A light-rail station near the Eden Prairie Center mall, which was deferred two years ago due to budget cuts, may be added back to the Southwest LRT project.
The Metropolitan Council is in the early stages of designing the $7.7 million Town Center station, which is planned for the heart of the southwestern suburb’s commercial district.
Last month, the Eden Prairie City Council approved an agreement with the Met Council to begin designing the station. The city is responsible for paying an estimated $499,713 to design the facility.
The 14.5-mile Southwest project, an extension of the existing Green Line, would connect downtown Minneapolis to Eden Prairie and end at the suburb’s SouthWest Transit station.
The Town Center station was deferred in 2015 after Southwest’s budget ballooned to nearly $2 billion, prompting transit planners to make some cuts.
All told, 15 new stations are planned for the line, which would also serve St. Louis Park, Hopkins, and Minnetonka once passenger service begins in 2021.

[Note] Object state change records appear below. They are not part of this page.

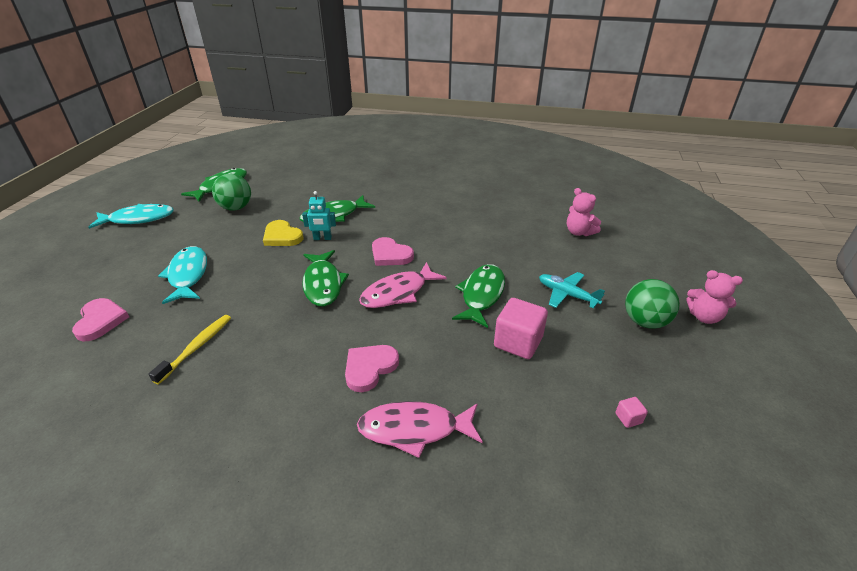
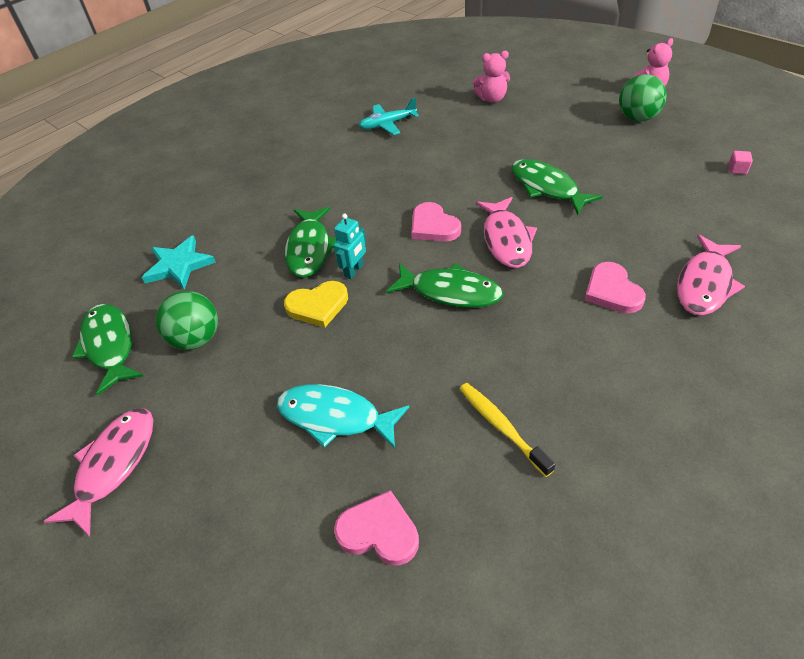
camera: 55 degrees left, 10 degrees up
(138, 219) = (113, 465): turquoise fish -> pink fish
(293, 181) = (179, 265): none -> turquoise star
(390, 255) = (433, 226): pink heart -> pink heart turned 75 degrees clockwise
(518, 342) = (626, 190): pink cube -> none
(567, 295) = (579, 141): turquoise plane -> turquoise plane (387, 124)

In January, the Met Council received $6.1 million in federal funding to build the Town Center station, but the agreement calls for a 20 percent matching grant from Eden Prairie to help with construction costs.

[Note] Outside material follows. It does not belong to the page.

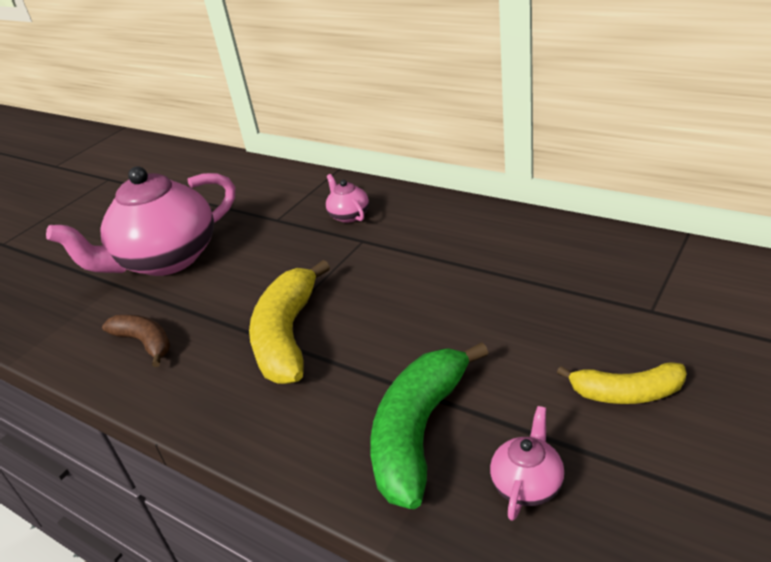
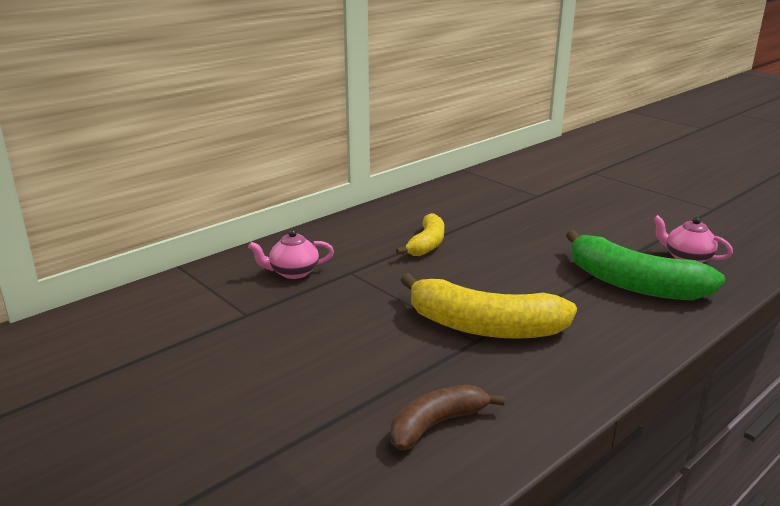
camera: 80 degrees left, 10 degrees down
(167, 259) = (250, 403): pink teapot -> none
(626, 393) = (613, 217): yellow banana -> yellow banana (427, 244)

The city will work with the Met Council and Hennepin County “to obtain their financial assistance” in covering the match, according to project documents.
“This area is really Eden Prairie’s downtown area; to not have a station there would have been a huge missed opportunity,” said David Lindahl, the city’s economic development manager.

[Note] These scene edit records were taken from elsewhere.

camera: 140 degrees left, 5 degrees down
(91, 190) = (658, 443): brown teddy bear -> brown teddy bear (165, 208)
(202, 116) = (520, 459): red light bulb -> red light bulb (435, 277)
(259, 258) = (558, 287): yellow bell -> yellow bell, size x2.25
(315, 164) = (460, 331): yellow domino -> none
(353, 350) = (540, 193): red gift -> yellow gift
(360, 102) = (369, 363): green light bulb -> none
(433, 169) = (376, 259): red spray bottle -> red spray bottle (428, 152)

The news was applauded by officials at Eden Prairie Center, the nearby 1.3-million-square-foot mall. The station would “further enhance this community” and may help attract employees and shoppers who don’t have a car, said spokeswoman Shannon McNamara.
The mall recently underwent a “multimillion-dollar upgrade” at its 18-screen movie theater, opened a new Crave American Kitchen and Sushi restaurant, and announced the addition of a Scheels sporting goods store in the spot formerly occupied by Sears.
To make the new station happen, Eden Prairie must acquire the right of way to extend a nearby road. Then, a change order must be negotiated with the Met Council’s contractors before the station and road is officially added to the project, said Metro Transit spokeswoman Laura Baenen.
In 2015, costs of the controversial LRT line increased to nearly $2 billion after planners encountered poor ground conditions along its route, contaminated soil in St. Louis Park and Hopkins, and higher-than-expected land acquisition costs.
About $250 million was cut from the project, a process that involved deferring the Town Center station and eliminating the Mitchell Road stop in Eden Prairie altogether.
The project’s price tag is now close to $1.9 billion, due in part to legislative delays in funding and station access improvements, according to the Met Council.
Half of the project’s total cost is supposed to be covered by the federal government. However, full funding from the Federal Transit Administration for Southwest and other transit projects nationwide were not included in President Donald Trump’s budget proposal.
It’s not unusual for stations to be added to LRT projects either before or after the light-rail line begins service.
The Hamline, Victoria and Western stations on the Green Line, which connects the downtowns of Minneapolis and St. Paul, were added to the original plan before the line opened in 2014.
The 28th Avenue and Mall of America stations on the Blue Line opened in 2005, about a year after the state’s first light-rail line began service. And the Target Field and American Boulevard stations were added in 2009, five years after the Blue Line opened.